> **Exercise objective**
I need every line from the start of the material below up to and including the line containing "Step: Create a", restated exactly, with the pictures omitted.
Given records section start
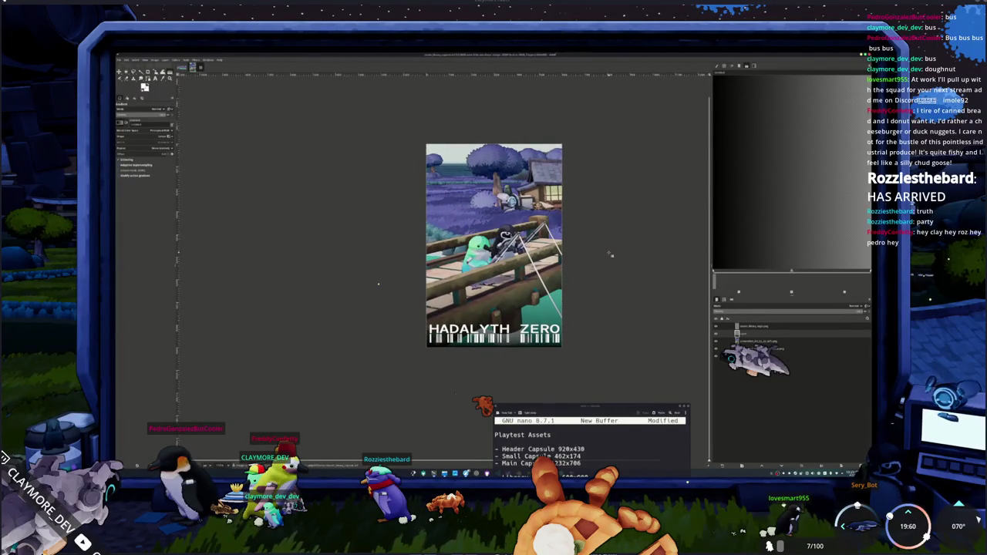
Step: Export the capsule as a PNG with default settings and open the file manager to browse screenshots
key(ctrl+shift+e)
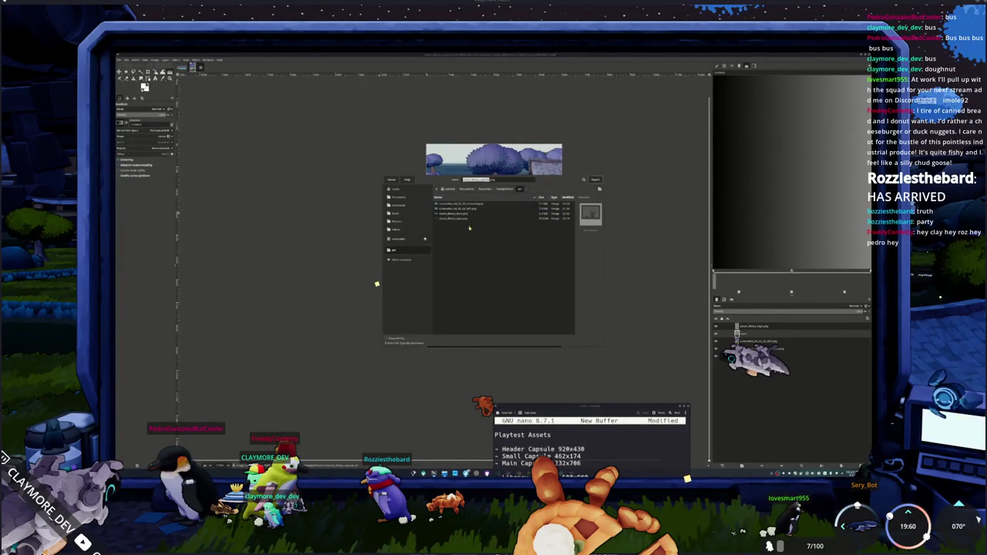
key(Return)
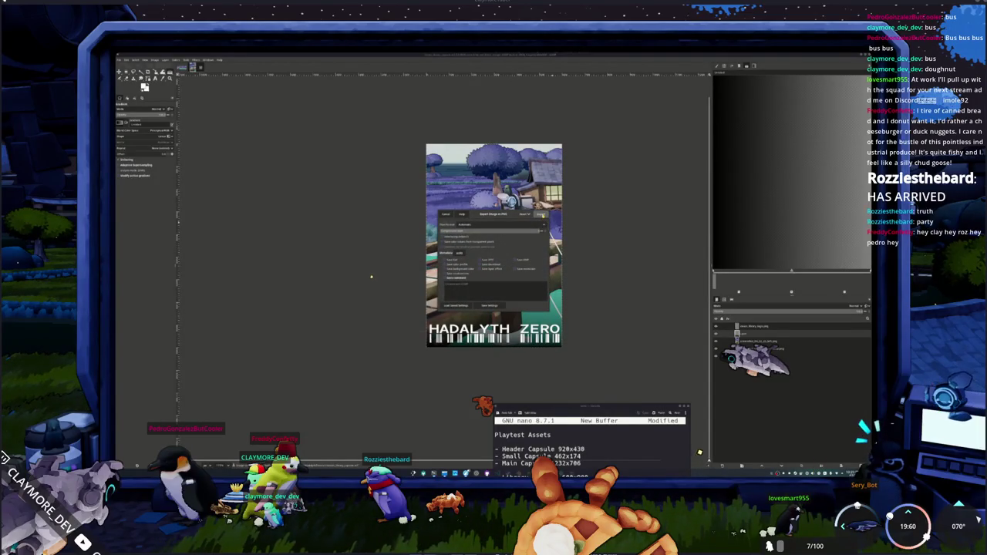
key(Return)
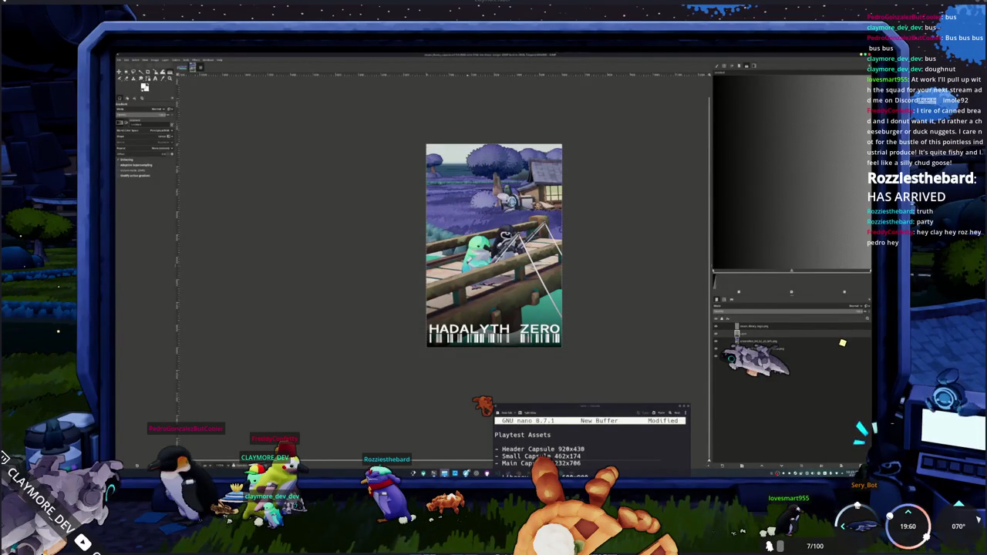
key(super+e)
key(Down)
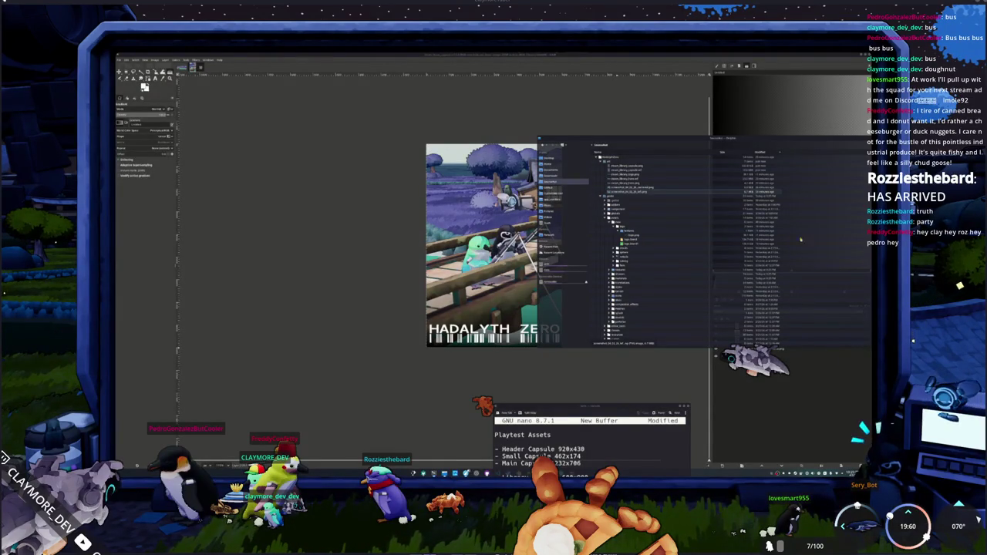
Step: Preview the screenshot and capsule files in Dolphin, then close the file manager
click(622, 188)
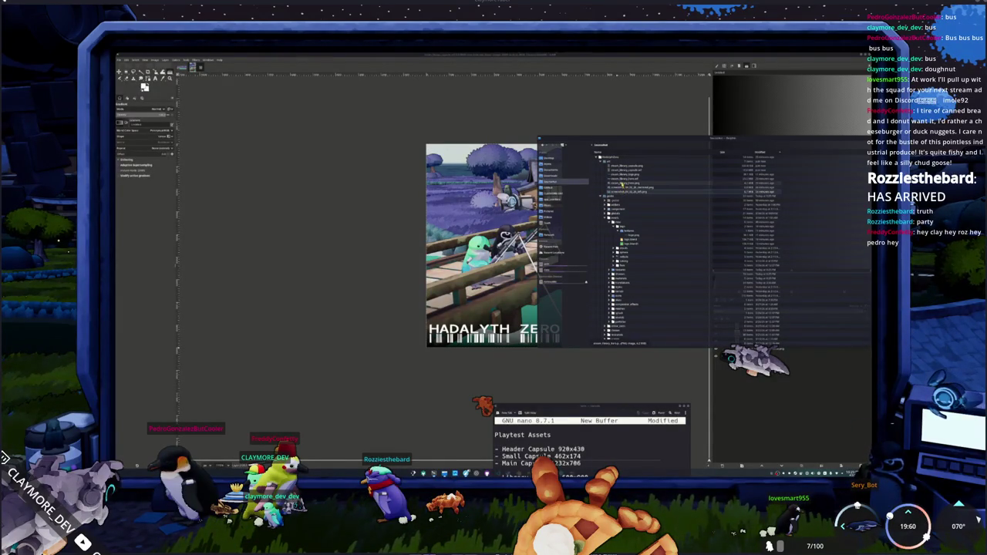
click(627, 166)
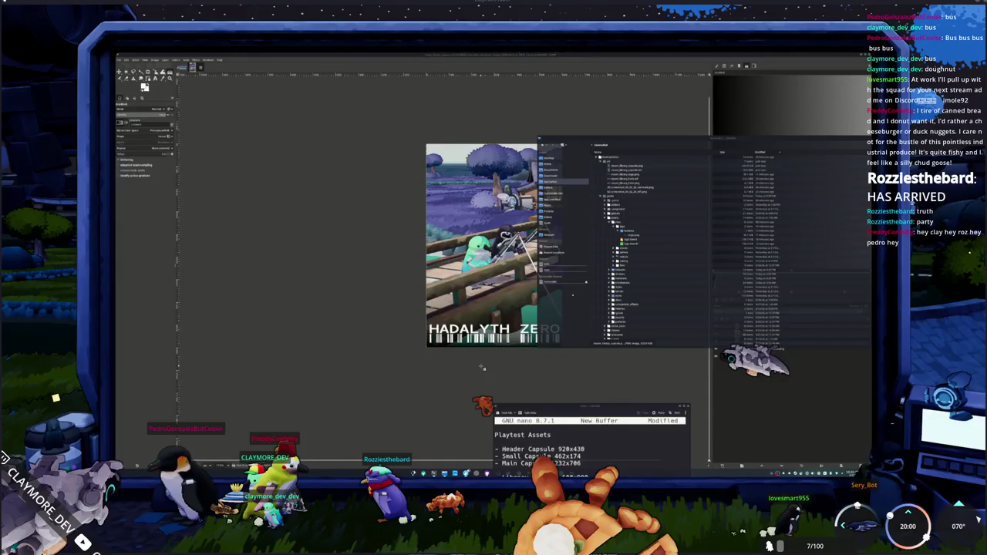
key(Escape)
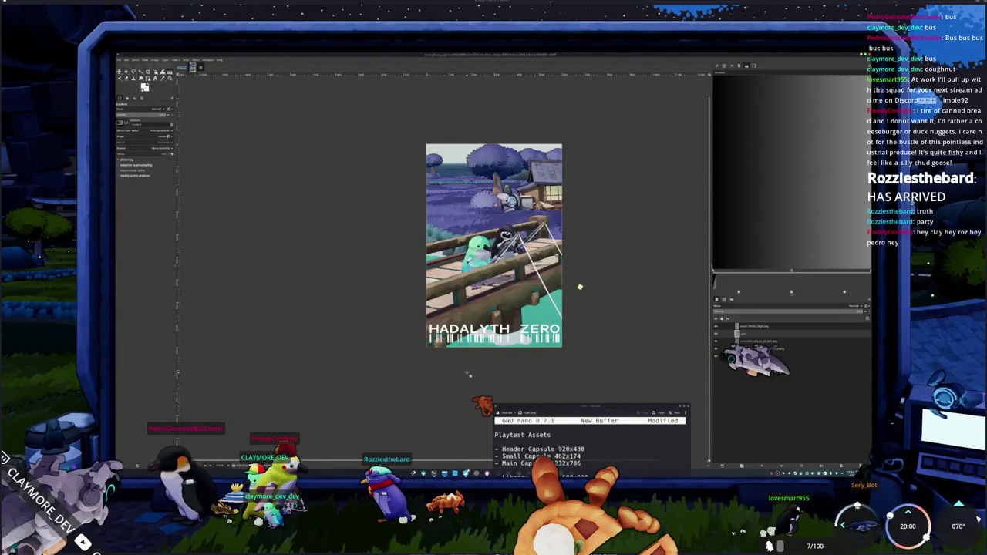
Step: Create a new blank white landscape image for the header and bring up Dolphin
click(121, 60)
click(127, 76)
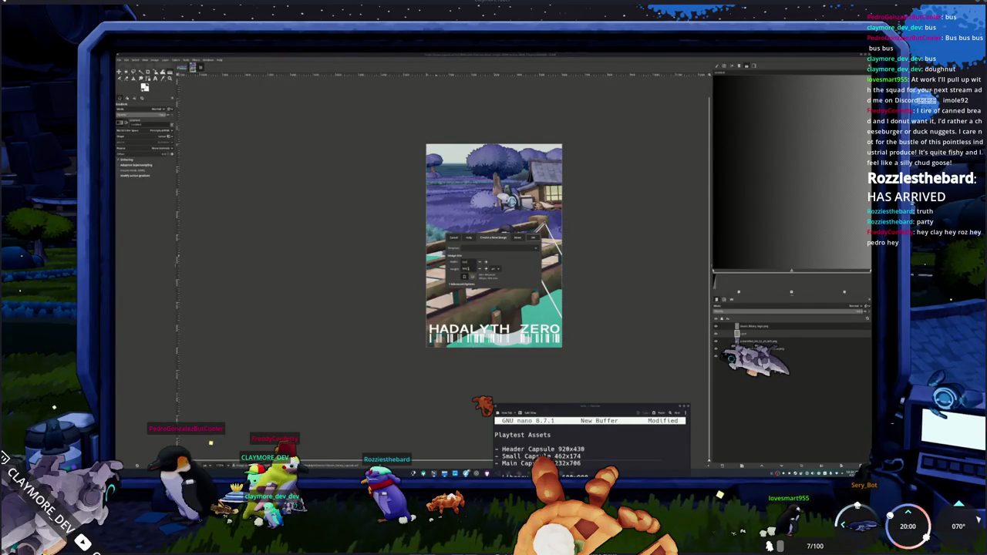
click(534, 238)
Given records section end
> **Answer below**
Step: Export the capsule as a PNG with default settings and open the file manager to browse screenshots
key(ctrl+shift+e)
key(Return)
key(Return)
key(super+e)
key(Down)
Step: Preview the screenshot and capsule files in Dolphin, then close the file manager
click(622, 188)
click(627, 166)
key(Escape)
Step: Create a new blank white landscape image for the header and bring up Dolphin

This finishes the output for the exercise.